Brahms’s influence on classical music
Within his own lifetime, Brahms became Germany’s preeminent musical figurehead. The conductor Hans von Bülow christened him the third of the “Three Bs,” the natural successor to Bach and Beethoven. A contemporary bemoaned his pervasive musical presence, naming his influence on younger composers the “Brahms fog.” Ironically, Brahms himself inspired the same anxiety of influence that had so plagued him in his first decades.
Composers across the nineteenth and twentieth centuries have acknowledged the direct influence of Brahms’s music: Edward Elgar and Ralph Vaughan Williams in England, Milton Babbitt in the United States, György Ligeti in Hungary, among many others. The German modernists, including Arnold Schoenberg, adopted and sometimes rejected Brahms’s techniques to their own ends.
His music remains popular outside the concert hall, appearing in figure skating routines and hundreds of films and TV shows. His “Lullaby” and Hungarian Dances are instantly recognizable classics (Hungarian Dance No. 5 has become a recent favorite among electronic dance music composers).
Brahms taught few students, focusing instead on composition and performance. He coached his works with a small number of players. One of these, Carl Friedberg, taught at the Juilliard School; there his students included such luminaries as the African American musician and civil rights activist Nina Simone.
Prominent music theorist Heinrich Schenker called Brahms “the last master of German composition.” True or not, the claim accurately identifies Brahms’s place among the upper echelons of the musical firmament.
Johannes Brahms: timeline of key dates
- 1824: Ludwig van Beethoven’s Symphony No. 9 in D minor premieres in Vienna.
- 1827: Beethoven dies.
- 1833: Johannes Brahms is born in Hamburg, Germany.
- 1840: Pyotr Ilyich Tchaikovsky is born.
- 1847: Felix Mendelssohn dies.
- 1848: Revolutions spread across Europe, but these collective Revolutions of 1848 are quashed within two years.

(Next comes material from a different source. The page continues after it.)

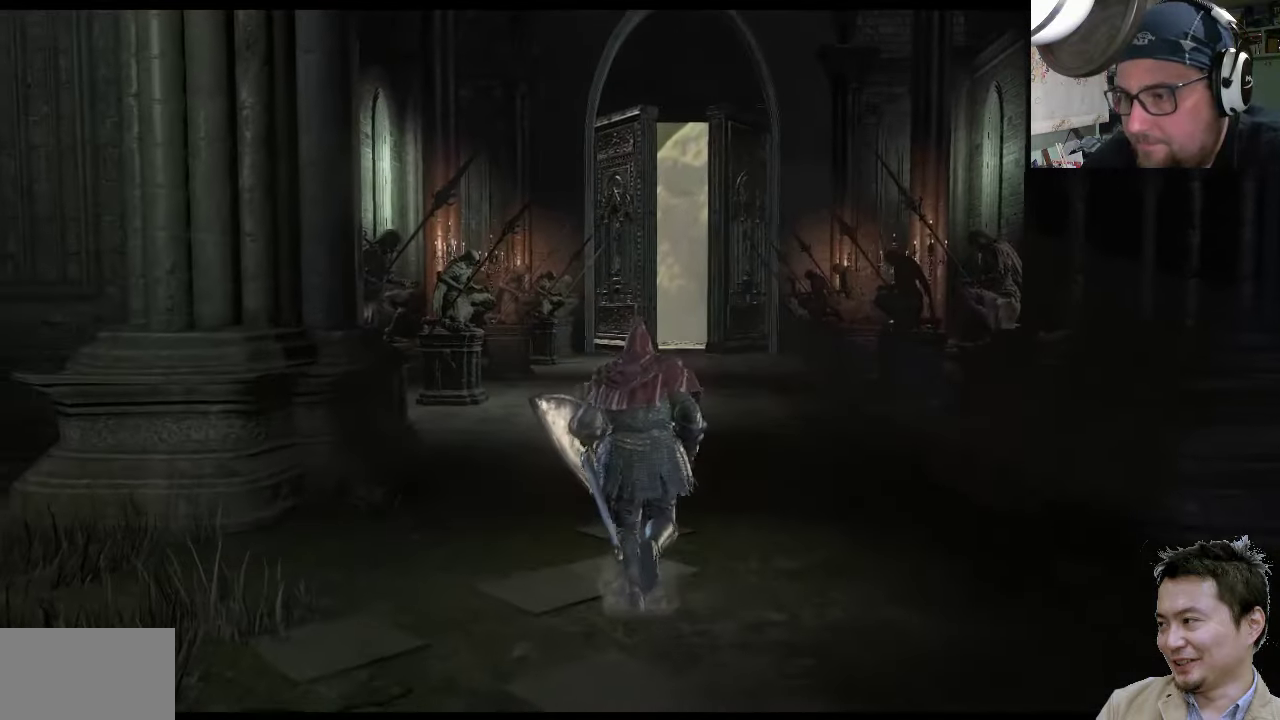
{"buttons": [], "left_stick": "up", "right_stick": "center", "events": []}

Karl Marx publishes the first edition of The Communist Manifesto.
- 1853: Violinist Joseph Joachim introduces Brahms to the Schumanns. Brahms plays some of his early piano sonatas for them.
- 1854: Robert Schumann throws himself into the River Rhine in a failed suicide attempt. Afterward he commits himself to a sanatorium.
- 1856: Robert Schumann dies in a private sanatorium near Bonn.
- 1859: Brahms premieres his Piano Concerto No. 1 in D minor.
- 1865: Richard Wagner’s groundbreaking opera Tristan und Isolde premieres. Brahms’s mother dies, inspiring him to begin composing a Requiem mass.
- 1869: The complete seven-movement version of A German Requiem premieres in Leipzig.
- 1873: Publication of Brahms’s First and Second String Quartets.
- 1876: After spending more than twenty years composing it, Brahms premieres his Symphony No. 1 in C Minor.
- 1879: Joseph Joachim, Brahms’s longtime friend and collaborator, premieres the Violin Concerto in D Major. Brahms completes his Hungarian Dances for piano four hands.
- 1883: Richard Wagner dies.
- 1885: Brahms’s final symphony, No. 4 in E Minor, premieres.
- 1886: Franz Liszt dies.
- 1894: Hans von Bülow dies.
- 1896: Clara Schumann dies.
- 1897: Brahms dies of cancer at the age of sixty-three.